一手指按上去,果然聞到皮焦肉爛的味道,燒的姬夷召哇哇大叫:“輕點!要熟了!”

“你還知曉會痛。”豢丹這才生出不悅之色,“如此胡鬧,軒轅劍是妖族克星,你如何能動?”

“你怎麽知曉是我去拿的軒轅劍?”姬夷召自知理虧,忍痛皺眉問。

“軒轅劍非人族聖王不可取,非黃帝嫡脈不得動,若不是你將劍拔出,玄女他們如何能解劍上之印?”豢丹對這些自然知道,“若非你還可有利用之能,早就將你首級拿下。”

說完,他熄滅指尖火印,

“是我蠢。”姬夷召沈默了一下,才靠在他懷裏,有點委屈地道,“我以為我是人。”

“是人是妖,又有何關系,如此傻事,以後莫為。”豢丹仔細的將傷藥灑在他手腕的傷口上,這才低聲道,“剛剛見你之時,我此一生,未曾如此驚痛。”

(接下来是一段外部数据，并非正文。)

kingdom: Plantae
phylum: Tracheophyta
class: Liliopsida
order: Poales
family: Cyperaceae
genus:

“我見你時,也很歡喜。”姬夷召微微紅了臉龐,“以前怎不知,你如此厲害……”

豢丹耳朵也紅了紅,眉宇間有了幾分害羞,又有幾分自得:“我也覺得,這次英雄救美,比之平時更強數分。”

“強十分有吧,玄女可是能和我父親硬拼的,”姬夷召突然有點不安,“你,是不是知道了?”

“雖然有揣測,卻是這才確定。”豢丹幫他把傷口包紮好,才道,“我本來此,是想重開諸煌之盟。”

“你不想當東君了?”姬夷召一楞。

“不錯。”豢丹回答。

“那你想當什麽?”姬夷召對此到不在意。

“南荒國婿。”豢丹清澈的眸子堅定無比,更握拳表示決心。

“這個好這個好!”姬夷召非常滿意,“有前途,要表揚,過來親我一下。”

豢丹左右一看,只見數隊衛兵只是遠遠在看,於是低頭吻了上去,但他又有一點遲疑:“上次因為誤會,我對山君有所冒犯……”

“你放心,等著我娶你就是!”姬夷召滿意地蹭了蹭他的脖子,“父親那裏我來搞定。”

豢丹微笑著點點頭:“夏臺之中你我還算安全,我先為你找一處休息之地。”

“等等!”姬夷召突然皺眉摟住他的脖子,“為什麽你身體這麽冷?”

“當然會冷。”一個有如金玉相擊的聲音突然響起,一身雜色皮裘披風的高大男人緩緩走來,他雙臂盤在胸前,發髻、腰帶、刀柄皆以玉飾,風神俊朗,高傲冷俊,“以人火強用後羿九式……”豢丹,你的命還剩多少?

但他下一句說不出口,因為豢丹搭起的長弓上,閃動著一縷溫暖火焰。